[EXERCISE OBJECTIVE]:
Rewrite every line of the entries below as a numbered list, skipping blank lines and leaving the pictures out.

Start of MATERIAL FOR THIS EXERCISE

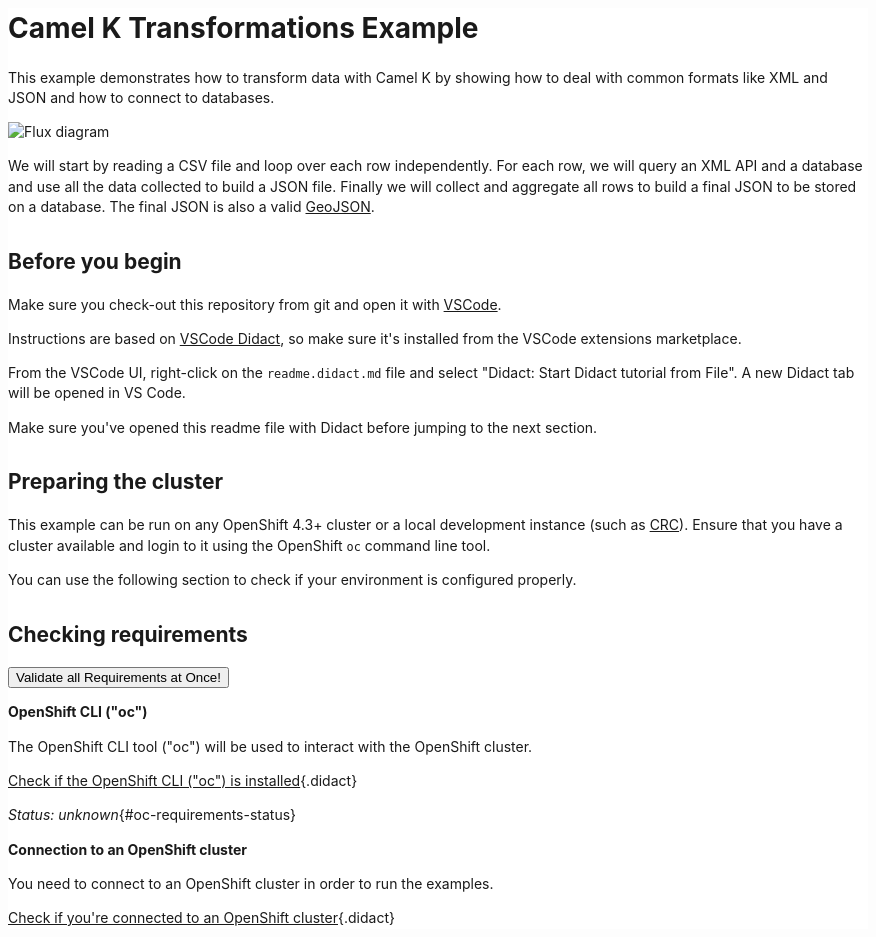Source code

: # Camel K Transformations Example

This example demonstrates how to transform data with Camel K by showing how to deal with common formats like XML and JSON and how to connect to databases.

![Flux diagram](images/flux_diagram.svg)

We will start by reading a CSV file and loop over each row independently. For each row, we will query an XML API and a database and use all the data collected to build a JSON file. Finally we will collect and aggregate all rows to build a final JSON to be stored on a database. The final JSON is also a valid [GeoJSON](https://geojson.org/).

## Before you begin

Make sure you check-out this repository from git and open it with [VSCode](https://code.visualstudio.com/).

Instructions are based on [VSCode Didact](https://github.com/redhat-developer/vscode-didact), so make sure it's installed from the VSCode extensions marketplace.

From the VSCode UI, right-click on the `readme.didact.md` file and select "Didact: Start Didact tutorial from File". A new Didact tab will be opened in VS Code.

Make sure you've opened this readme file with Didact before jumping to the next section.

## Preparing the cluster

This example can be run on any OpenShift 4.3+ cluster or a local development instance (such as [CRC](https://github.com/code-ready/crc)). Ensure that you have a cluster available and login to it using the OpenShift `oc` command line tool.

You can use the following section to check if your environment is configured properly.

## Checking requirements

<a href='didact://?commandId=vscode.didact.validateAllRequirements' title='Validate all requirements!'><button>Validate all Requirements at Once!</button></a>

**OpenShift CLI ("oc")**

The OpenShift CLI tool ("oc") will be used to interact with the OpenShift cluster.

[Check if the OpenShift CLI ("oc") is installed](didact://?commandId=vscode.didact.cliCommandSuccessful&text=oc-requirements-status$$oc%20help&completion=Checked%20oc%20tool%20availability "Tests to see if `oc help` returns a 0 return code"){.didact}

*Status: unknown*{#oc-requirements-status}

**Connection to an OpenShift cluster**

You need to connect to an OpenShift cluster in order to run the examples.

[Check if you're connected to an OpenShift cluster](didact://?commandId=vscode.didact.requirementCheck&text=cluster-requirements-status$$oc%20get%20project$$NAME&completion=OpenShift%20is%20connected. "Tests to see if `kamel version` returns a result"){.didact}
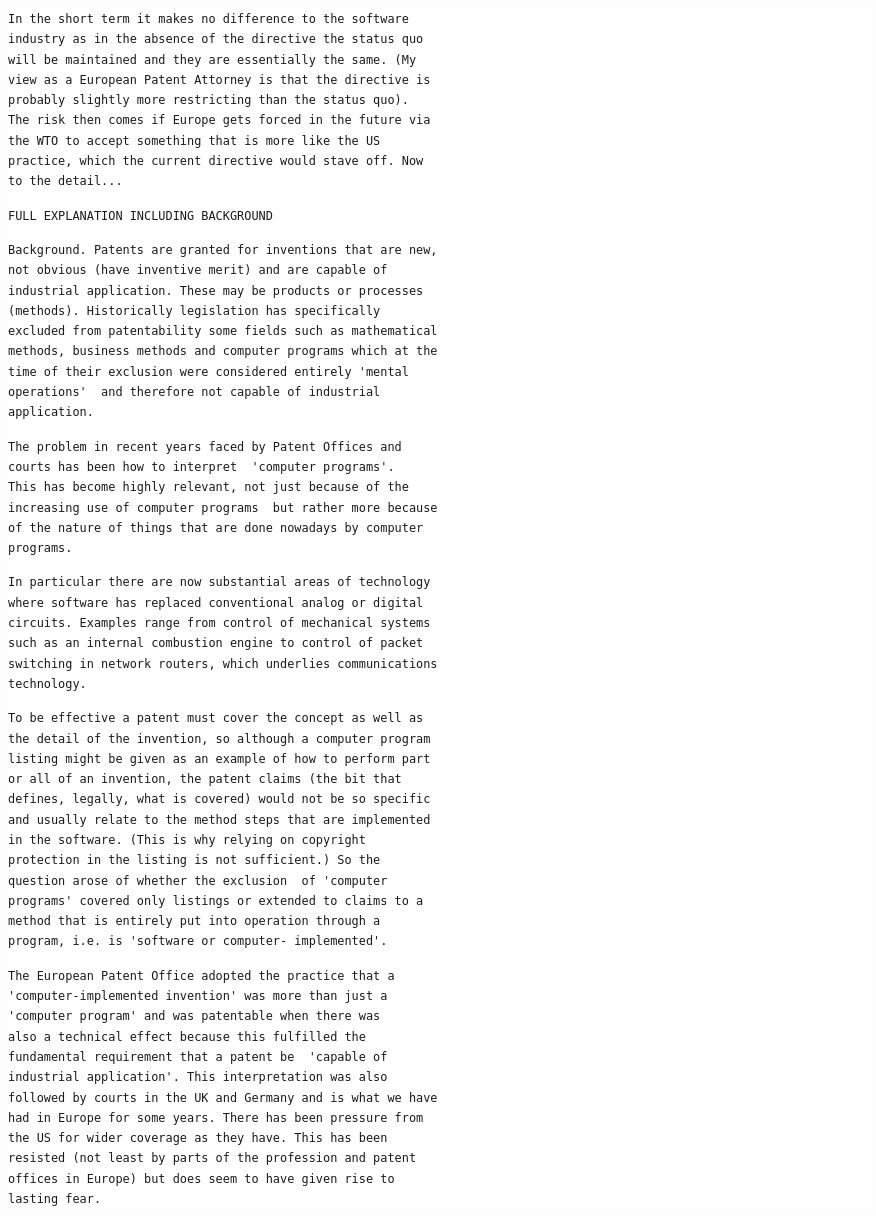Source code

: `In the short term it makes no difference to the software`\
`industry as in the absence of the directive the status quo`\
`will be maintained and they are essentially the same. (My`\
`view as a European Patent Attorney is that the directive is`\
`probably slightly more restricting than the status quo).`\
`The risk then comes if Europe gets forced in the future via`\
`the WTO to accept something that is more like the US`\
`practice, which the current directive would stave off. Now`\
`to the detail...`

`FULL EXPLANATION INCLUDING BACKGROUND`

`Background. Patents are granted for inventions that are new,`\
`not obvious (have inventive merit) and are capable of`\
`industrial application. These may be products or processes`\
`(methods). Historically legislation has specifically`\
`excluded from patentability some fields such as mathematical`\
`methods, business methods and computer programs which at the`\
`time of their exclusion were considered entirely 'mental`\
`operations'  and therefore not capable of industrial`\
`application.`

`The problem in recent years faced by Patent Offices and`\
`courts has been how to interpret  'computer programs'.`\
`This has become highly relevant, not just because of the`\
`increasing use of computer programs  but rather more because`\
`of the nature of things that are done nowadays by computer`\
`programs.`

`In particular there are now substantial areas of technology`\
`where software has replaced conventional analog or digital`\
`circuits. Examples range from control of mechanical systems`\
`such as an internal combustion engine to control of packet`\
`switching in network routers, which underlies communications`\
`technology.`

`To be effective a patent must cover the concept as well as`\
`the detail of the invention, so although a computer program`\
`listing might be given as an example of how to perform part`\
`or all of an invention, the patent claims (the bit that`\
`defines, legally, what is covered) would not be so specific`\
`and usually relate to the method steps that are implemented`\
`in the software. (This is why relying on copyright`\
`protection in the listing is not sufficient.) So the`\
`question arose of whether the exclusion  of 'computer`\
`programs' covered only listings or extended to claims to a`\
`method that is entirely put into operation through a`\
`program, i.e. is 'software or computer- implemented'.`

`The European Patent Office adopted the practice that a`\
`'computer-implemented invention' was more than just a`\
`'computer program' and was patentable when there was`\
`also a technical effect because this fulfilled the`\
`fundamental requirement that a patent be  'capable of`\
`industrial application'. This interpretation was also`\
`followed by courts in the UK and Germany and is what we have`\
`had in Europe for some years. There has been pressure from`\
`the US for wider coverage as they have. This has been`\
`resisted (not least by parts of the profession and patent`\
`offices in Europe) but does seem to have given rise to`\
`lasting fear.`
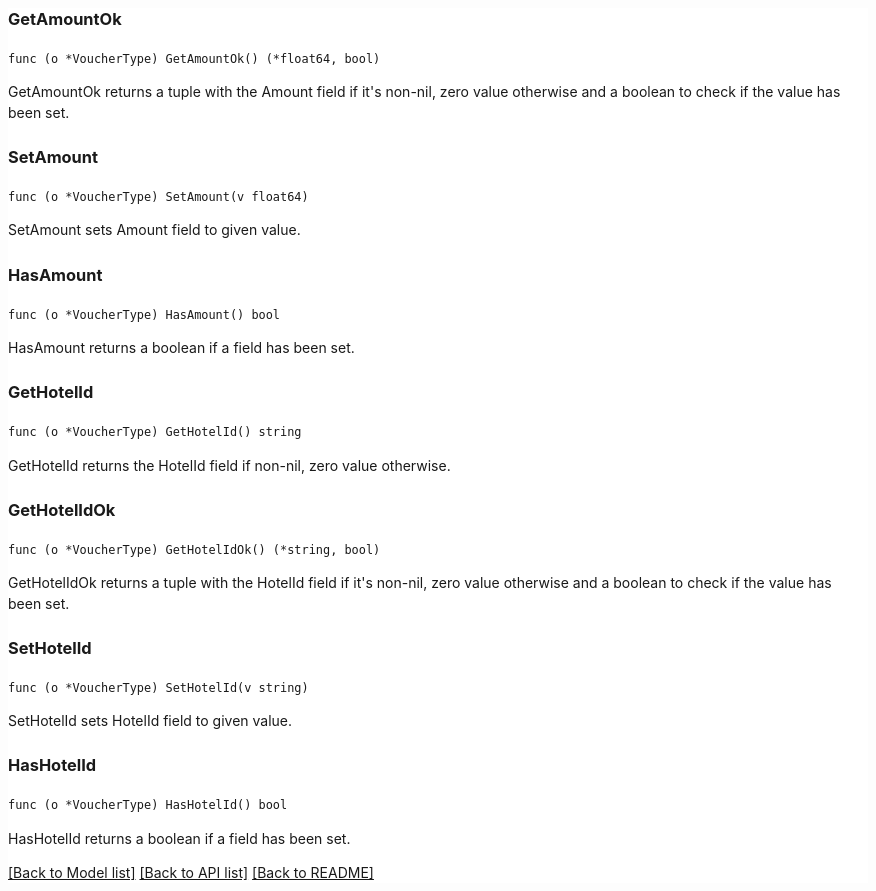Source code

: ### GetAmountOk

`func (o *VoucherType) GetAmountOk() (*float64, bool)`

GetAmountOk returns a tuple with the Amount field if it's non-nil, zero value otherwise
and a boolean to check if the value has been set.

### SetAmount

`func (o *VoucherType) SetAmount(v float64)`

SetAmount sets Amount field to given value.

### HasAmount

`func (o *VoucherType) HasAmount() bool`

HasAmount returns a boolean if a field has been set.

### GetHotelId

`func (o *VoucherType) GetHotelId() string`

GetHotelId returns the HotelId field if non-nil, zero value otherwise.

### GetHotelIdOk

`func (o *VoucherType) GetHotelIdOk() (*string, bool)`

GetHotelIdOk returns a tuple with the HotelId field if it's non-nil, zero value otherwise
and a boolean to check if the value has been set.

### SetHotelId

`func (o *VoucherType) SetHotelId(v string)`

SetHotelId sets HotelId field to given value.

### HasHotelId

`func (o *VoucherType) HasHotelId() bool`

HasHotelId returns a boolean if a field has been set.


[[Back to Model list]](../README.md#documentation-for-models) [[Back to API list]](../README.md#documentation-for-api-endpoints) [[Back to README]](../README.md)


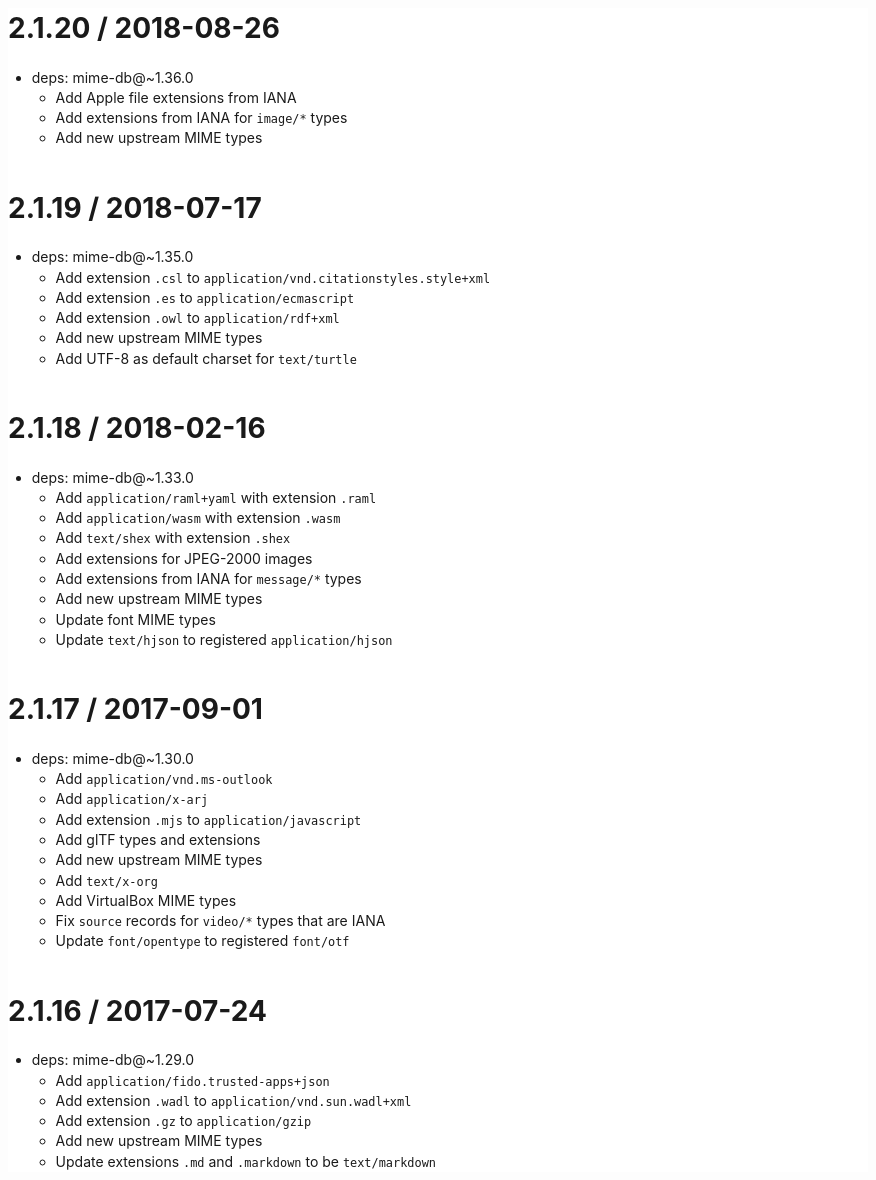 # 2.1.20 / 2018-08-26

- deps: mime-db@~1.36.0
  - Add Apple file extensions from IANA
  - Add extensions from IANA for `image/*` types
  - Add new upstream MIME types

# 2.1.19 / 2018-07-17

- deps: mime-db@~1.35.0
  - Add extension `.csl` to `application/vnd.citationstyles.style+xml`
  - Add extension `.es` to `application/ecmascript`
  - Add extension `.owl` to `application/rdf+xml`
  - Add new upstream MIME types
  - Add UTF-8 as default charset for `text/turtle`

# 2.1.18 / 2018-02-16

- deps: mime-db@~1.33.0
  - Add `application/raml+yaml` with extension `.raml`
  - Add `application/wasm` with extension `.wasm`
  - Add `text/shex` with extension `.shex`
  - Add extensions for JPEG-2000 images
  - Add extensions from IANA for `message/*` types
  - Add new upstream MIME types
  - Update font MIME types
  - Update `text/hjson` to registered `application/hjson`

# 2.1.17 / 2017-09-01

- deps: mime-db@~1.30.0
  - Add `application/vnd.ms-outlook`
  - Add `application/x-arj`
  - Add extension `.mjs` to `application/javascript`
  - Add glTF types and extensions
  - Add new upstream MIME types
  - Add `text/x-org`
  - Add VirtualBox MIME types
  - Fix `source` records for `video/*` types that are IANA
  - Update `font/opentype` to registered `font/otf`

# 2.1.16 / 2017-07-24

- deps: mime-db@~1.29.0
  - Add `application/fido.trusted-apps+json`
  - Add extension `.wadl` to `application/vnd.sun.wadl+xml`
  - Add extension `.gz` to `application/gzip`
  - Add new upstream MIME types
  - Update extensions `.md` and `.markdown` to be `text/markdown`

End of MATERIAL FOR THIS EXERCISE

[RESULT FOR THIS TASK]:
1. Source code
2. : # Camel K Transformations Example
3. This example demonstrates how to transform data with Camel K by showing how to deal with common formats like XML and JSON and how to connect to databases.
4. ![Flux diagram](images/flux_diagram.svg)
5. We will start by reading a CSV file and loop over each row independently. For each row, we will query an XML API and a database and use all the data collected to build a JSON file. Finally we will collect and aggregate all rows to build a final JSON to be stored on a database. The final JSON is also a valid [GeoJSON](https://geojson.org/).
6. ## Before you begin
7. Make sure you check-out this repository from git and open it with [VSCode](https://code.visualstudio.com/).
8. Instructions are based on [VSCode Didact](https://github.com/redhat-developer/vscode-didact), so make sure it's installed from the VSCode extensions marketplace.
9. From the VSCode UI, right-click on the `readme.didact.md` file and select "Didact: Start Didact tutorial from File". A new Didact tab will be opened in VS Code.
10. Make sure you've opened this readme file with Didact before jumping to the next section.
11. ## Preparing the cluster
12. This example can be run on any OpenShift 4.3+ cluster or a local development instance (such as [CRC](https://github.com/code-ready/crc)). Ensure that you have a cluster available and login to it using the OpenShift `oc` command line tool.
13. You can use the following section to check if your environment is configured properly.
14. ## Checking requirements
15. <a href='didact://?commandId=vscode.didact.validateAllRequirements' title='Validate all requirements!'><button>Validate all Requirements at Once!</button></a>
16. **OpenShift CLI ("oc")**
17. The OpenShift CLI tool ("oc") will be used to interact with the OpenShift cluster.
18. [Check if the OpenShift CLI ("oc") is installed](didact://?commandId=vscode.didact.cliCommandSuccessful&text=oc-requirements-status$$oc%20help&completion=Checked%20oc%20tool%20availability "Tests to see if `oc help` returns a 0 return code"){.didact}
19. *Status: unknown*{#oc-requirements-status}
20. **Connection to an OpenShift cluster**
21. You need to connect to an OpenShift cluster in order to run the examples.
22. [Check if you're connected to an OpenShift cluster](didact://?commandId=vscode.didact.requirementCheck&text=cluster-requirements-status$$oc%20get%20project$$NAME&completion=OpenShift%20is%20connected. "Tests to see if `kamel version` returns a result"){.didact}
23. Source code
24. : `In the short term it makes no difference to the software`\
25. `industry as in the absence of the directive the status quo`\
26. `will be maintained and they are essentially the same. (My`\
27. `view as a European Patent Attorney is that the directive is`\
28. `probably slightly more restricting than the status quo).`\
29. `The risk then comes if Europe gets forced in the future via`\
30. `the WTO to accept something that is more like the US`\
31. `practice, which the current directive would stave off. Now`\
32. `to the detail...`
33. `FULL EXPLANATION INCLUDING BACKGROUND`
34. `Background. Patents are granted for inventions that are new,`\
35. `not obvious (have inventive merit) and are capable of`\
36. `industrial application. These may be products or processes`\
37. `(methods). Historically legislation has specifically`\
38. `excluded from patentability some fields such as mathematical`\
39. `methods, business methods and computer programs which at the`\
40. `time of their exclusion were considered entirely 'mental`\
41. `operations'  and therefore not capable of industrial`\
42. `application.`
43. `The problem in recent years faced by Patent Offices and`\
44. `courts has been how to interpret  'computer programs'.`\
45. `This has become highly relevant, not just because of the`\
46. `increasing use of computer programs  but rather more because`\
47. `of the nature of things that are done nowadays by computer`\
48. `programs.`
49. `In particular there are now substantial areas of technology`\
50. `where software has replaced conventional analog or digital`\
51. `circuits. Examples range from control of mechanical systems`\
52. `such as an internal combustion engine to control of packet`\
53. `switching in network routers, which underlies communications`\
54. `technology.`
55. `To be effective a patent must cover the concept as well as`\
56. `the detail of the invention, so although a computer program`\
57. `listing might be given as an example of how to perform part`\
58. `or all of an invention, the patent claims (the bit that`\
59. `defines, legally, what is covered) would not be so specific`\
60. `and usually relate to the method steps that are implemented`\
61. `in the software. (This is why relying on copyright`\
62. `protection in the listing is not sufficient.) So the`\
63. `question arose of whether the exclusion  of 'computer`\
64. `programs' covered only listings or extended to claims to a`\
65. `method that is entirely put into operation through a`\
66. `program, i.e. is 'software or computer- implemented'.`
67. `The European Patent Office adopted the practice that a`\
68. `'computer-implemented invention' was more than just a`\
69. `'computer program' and was patentable when there was`\
70. `also a technical effect because this fulfilled the`\
71. `fundamental requirement that a patent be  'capable of`\
72. `industrial application'. This interpretation was also`\
73. `followed by courts in the UK and Germany and is what we have`\
74. `had in Europe for some years. There has been pressure from`\
75. `the US for wider coverage as they have. This has been`\
76. `resisted (not least by parts of the profession and patent`\
77. `offices in Europe) but does seem to have given rise to`\
78. `lasting fear.`
79. Source code
80. : ### GetAmountOk
81. `func (o *VoucherType) GetAmountOk() (*float64, bool)`
82. GetAmountOk returns a tuple with the Amount field if it's non-nil, zero value otherwise
83. and a boolean to check if the value has been set.
84. ### SetAmount
85. `func (o *VoucherType) SetAmount(v float64)`
86. SetAmount sets Amount field to given value.
87. ### HasAmount
88. `func (o *VoucherType) HasAmount() bool`
89. HasAmount returns a boolean if a field has been set.
90. ### GetHotelId
91. `func (o *VoucherType) GetHotelId() string`
92. GetHotelId returns the HotelId field if non-nil, zero value otherwise.
93. ### GetHotelIdOk
94. `func (o *VoucherType) GetHotelIdOk() (*string, bool)`
95. GetHotelIdOk returns a tuple with the HotelId field if it's non-nil, zero value otherwise
96. and a boolean to check if the value has been set.
97. ### SetHotelId
98. `func (o *VoucherType) SetHotelId(v string)`
99. SetHotelId sets HotelId field to given value.
100. ### HasHotelId
101. `func (o *VoucherType) HasHotelId() bool`
102. HasHotelId returns a boolean if a field has been set.
103. [[Back to Model list]](../README.md#documentation-for-models) [[Back to API list]](../README.md#documentation-for-api-endpoints) [[Back to README]](../README.md)
104.  # 2.1.20 / 2018-08-26
105. - deps: mime-db@~1.36.0
106.   - Add Apple file extensions from IANA
107.   - Add extensions from IANA for `image/*` types
108.   - Add new upstream MIME types
109. # 2.1.19 / 2018-07-17
110. - deps: mime-db@~1.35.0
111.   - Add extension `.csl` to `application/vnd.citationstyles.style+xml`
112.   - Add extension `.es` to `application/ecmascript`
113.   - Add extension `.owl` to `application/rdf+xml`
114.   - Add new upstream MIME types
115.   - Add UTF-8 as default charset for `text/turtle`
116. # 2.1.18 / 2018-02-16
117. - deps: mime-db@~1.33.0
118.   - Add `application/raml+yaml` with extension `.raml`
119.   - Add `application/wasm` with extension `.wasm`
120.   - Add `text/shex` with extension `.shex`
121.   - Add extensions for JPEG-2000 images
122.   - Add extensions from IANA for `message/*` types
123.   - Add new upstream MIME types
124.   - Update font MIME types
125.   - Update `text/hjson` to registered `application/hjson`
126. # 2.1.17 / 2017-09-01
127. - deps: mime-db@~1.30.0
128.   - Add `application/vnd.ms-outlook`
129.   - Add `application/x-arj`
130.   - Add extension `.mjs` to `application/javascript`
131.   - Add glTF types and extensions
132.   - Add new upstream MIME types
133.   - Add `text/x-org`
134.   - Add VirtualBox MIME types
135.   - Fix `source` records for `video/*` types that are IANA
136.   - Update `font/opentype` to registered `font/otf`
137. # 2.1.16 / 2017-07-24
138. - deps: mime-db@~1.29.0
139.   - Add `application/fido.trusted-apps+json`
140.   - Add extension `.wadl` to `application/vnd.sun.wadl+xml`
141.   - Add extension `.gz` to `application/gzip`
142.   - Add new upstream MIME types
143.   - Update extensions `.md` and `.markdown` to be `text/markdown`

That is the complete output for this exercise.